*Page images and extracted text*:
=======

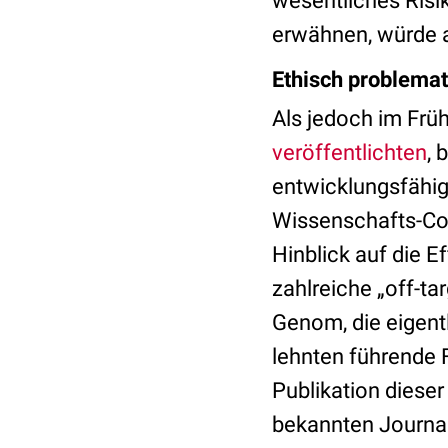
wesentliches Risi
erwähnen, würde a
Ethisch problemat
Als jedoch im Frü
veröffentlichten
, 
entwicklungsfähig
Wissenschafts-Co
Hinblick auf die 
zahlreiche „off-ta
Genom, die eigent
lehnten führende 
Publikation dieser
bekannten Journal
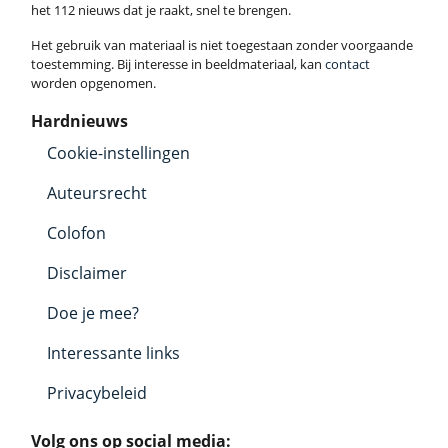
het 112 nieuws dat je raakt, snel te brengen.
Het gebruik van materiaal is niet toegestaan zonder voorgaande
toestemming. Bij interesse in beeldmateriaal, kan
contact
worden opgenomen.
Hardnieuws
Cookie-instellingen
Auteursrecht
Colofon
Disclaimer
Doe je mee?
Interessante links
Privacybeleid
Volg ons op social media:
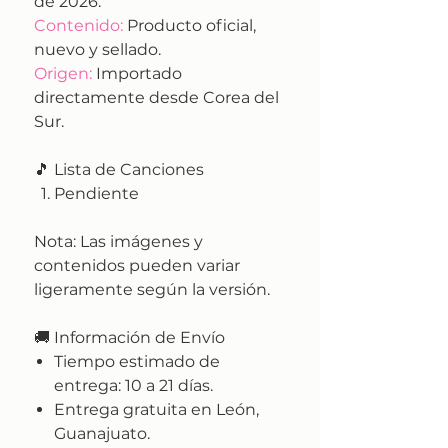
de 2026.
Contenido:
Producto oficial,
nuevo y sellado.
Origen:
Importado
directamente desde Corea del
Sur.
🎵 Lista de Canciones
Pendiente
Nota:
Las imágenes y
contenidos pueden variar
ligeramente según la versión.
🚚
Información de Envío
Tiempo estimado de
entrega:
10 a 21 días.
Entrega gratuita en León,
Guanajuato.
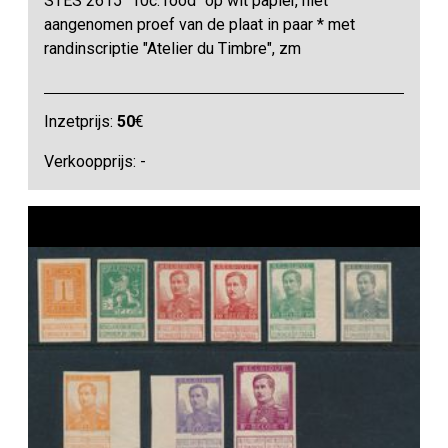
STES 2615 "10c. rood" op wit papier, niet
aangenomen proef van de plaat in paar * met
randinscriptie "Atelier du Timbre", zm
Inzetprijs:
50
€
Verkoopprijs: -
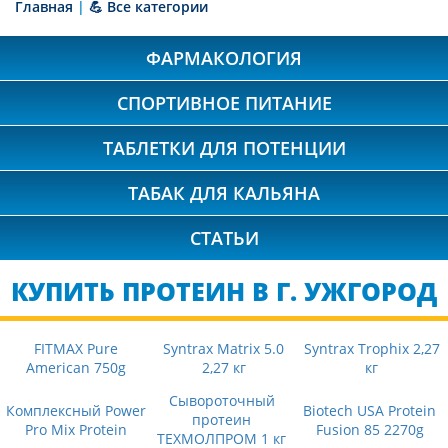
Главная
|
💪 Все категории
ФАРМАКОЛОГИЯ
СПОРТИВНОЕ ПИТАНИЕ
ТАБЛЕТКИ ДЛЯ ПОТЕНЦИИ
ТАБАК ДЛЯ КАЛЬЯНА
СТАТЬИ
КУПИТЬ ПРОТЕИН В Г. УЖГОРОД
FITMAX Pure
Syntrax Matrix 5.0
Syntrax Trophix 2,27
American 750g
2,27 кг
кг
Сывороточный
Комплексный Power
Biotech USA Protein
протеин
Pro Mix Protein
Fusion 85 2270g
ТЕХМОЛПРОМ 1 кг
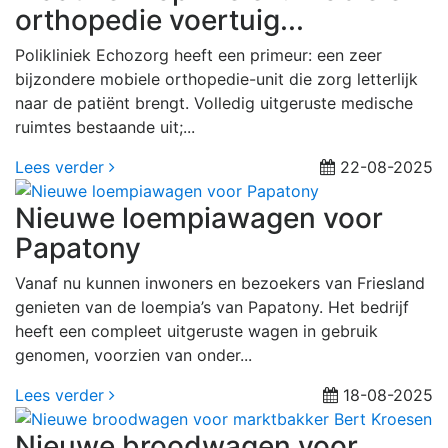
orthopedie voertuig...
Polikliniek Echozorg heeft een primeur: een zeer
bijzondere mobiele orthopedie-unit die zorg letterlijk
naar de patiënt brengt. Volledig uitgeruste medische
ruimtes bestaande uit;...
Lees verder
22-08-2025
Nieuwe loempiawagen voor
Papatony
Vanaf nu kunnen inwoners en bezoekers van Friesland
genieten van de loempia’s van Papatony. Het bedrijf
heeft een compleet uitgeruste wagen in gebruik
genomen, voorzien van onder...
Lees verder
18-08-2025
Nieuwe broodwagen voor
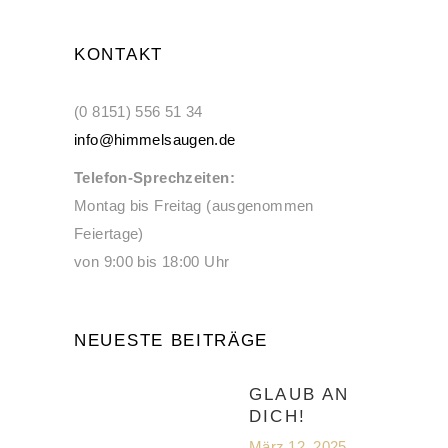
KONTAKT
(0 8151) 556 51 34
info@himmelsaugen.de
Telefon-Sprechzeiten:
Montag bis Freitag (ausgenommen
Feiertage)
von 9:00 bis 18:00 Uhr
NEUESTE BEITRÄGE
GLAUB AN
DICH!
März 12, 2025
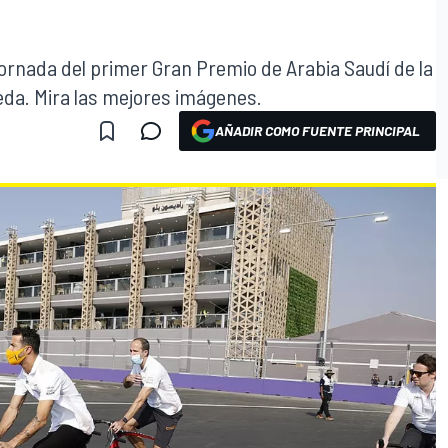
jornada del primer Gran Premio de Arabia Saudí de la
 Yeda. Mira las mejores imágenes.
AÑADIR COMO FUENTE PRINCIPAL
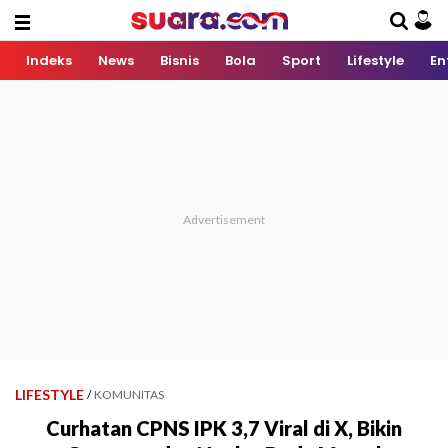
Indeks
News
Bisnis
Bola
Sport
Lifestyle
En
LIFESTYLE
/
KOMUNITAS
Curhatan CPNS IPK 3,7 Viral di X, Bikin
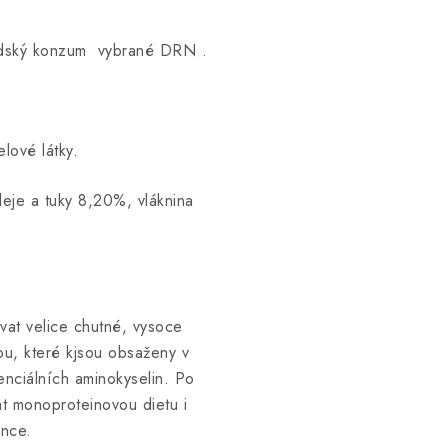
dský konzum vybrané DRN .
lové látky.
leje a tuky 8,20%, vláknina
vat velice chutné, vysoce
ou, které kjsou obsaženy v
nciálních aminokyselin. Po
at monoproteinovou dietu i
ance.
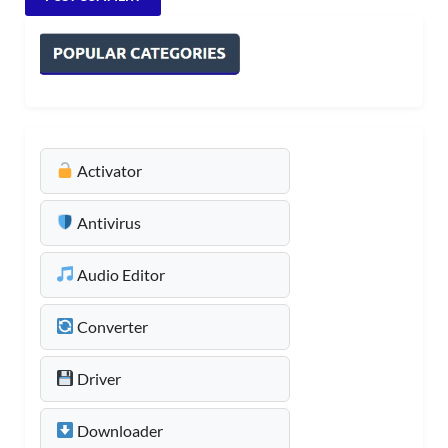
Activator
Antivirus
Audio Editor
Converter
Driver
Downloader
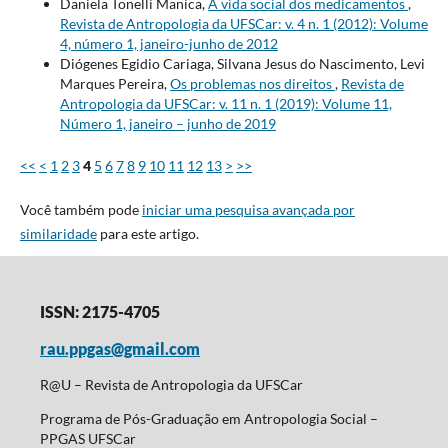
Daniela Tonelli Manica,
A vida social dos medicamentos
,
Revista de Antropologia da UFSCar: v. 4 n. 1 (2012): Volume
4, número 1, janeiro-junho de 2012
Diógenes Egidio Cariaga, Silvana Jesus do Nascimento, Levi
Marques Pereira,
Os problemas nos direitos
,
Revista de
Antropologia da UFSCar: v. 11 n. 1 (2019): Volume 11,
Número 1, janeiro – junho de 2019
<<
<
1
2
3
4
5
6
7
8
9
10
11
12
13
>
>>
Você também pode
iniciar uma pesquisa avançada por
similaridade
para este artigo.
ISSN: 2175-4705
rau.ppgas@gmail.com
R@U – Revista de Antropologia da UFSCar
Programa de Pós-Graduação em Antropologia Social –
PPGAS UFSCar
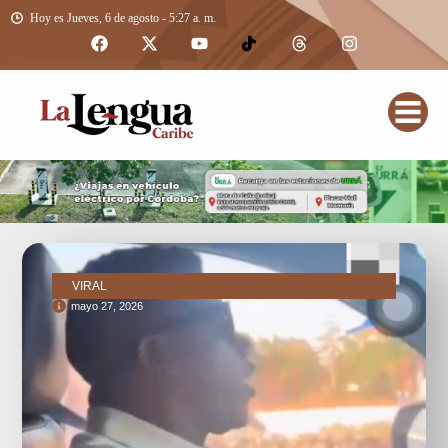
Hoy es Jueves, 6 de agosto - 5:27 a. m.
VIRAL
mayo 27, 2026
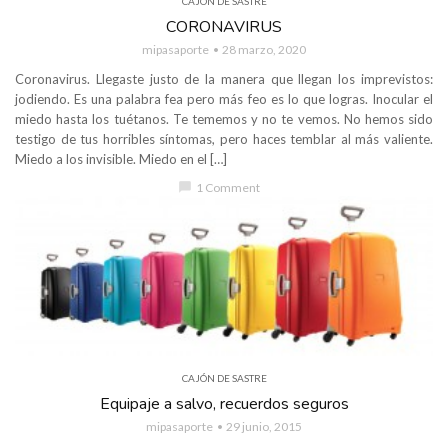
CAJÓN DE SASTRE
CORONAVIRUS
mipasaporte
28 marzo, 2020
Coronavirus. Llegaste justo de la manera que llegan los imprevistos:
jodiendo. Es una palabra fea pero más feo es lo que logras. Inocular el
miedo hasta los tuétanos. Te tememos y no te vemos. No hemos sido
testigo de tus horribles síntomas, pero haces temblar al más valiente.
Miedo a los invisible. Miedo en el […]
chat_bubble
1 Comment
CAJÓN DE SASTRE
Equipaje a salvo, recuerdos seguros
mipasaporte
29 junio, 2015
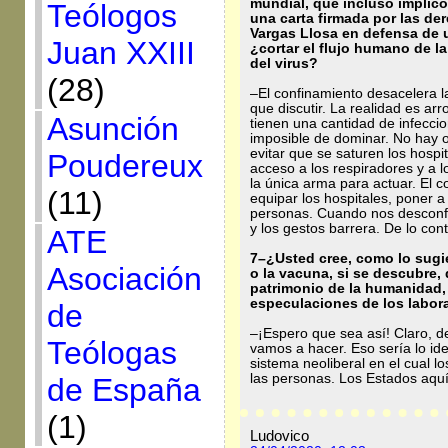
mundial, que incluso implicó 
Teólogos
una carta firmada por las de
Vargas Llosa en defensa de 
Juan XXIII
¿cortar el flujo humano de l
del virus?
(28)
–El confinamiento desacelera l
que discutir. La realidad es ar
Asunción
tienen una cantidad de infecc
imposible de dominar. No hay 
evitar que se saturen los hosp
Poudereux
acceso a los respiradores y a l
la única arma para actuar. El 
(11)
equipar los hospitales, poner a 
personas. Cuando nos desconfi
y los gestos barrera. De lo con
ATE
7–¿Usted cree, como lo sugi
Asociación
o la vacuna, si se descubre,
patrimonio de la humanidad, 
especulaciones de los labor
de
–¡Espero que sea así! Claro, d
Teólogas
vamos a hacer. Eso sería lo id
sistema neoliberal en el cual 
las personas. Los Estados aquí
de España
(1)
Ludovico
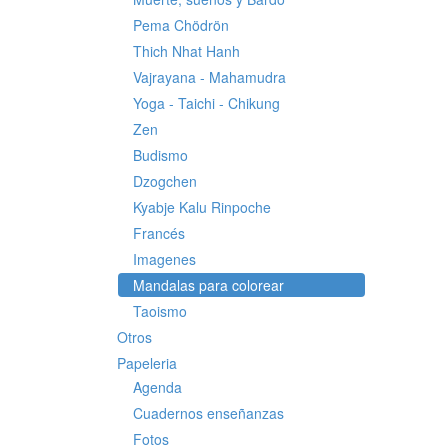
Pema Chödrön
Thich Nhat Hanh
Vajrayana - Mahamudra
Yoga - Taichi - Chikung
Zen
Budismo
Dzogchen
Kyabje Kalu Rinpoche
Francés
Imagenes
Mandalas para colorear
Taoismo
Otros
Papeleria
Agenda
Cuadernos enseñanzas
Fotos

=======

*EXERCISE BRIEF*: Write out exactly the opening lines of the data, stopping after the line that holds "het 112 nieuws dat je raakt, snel te brengen.". Exclude pictures.

*WRITTEN ANSWER*:
wesentliches Risi
erwähnen, würde a
Ethisch problemat
Als jedoch im Frü
veröffentlichten
, 
entwicklungsfähig
Wissenschafts-Co
Hinblick auf die 
zahlreiche „off-ta
Genom, die eigent
lehnten führende 
Publikation dieser
bekannten Journal
het 112 nieuws dat je raakt, snel te brengen.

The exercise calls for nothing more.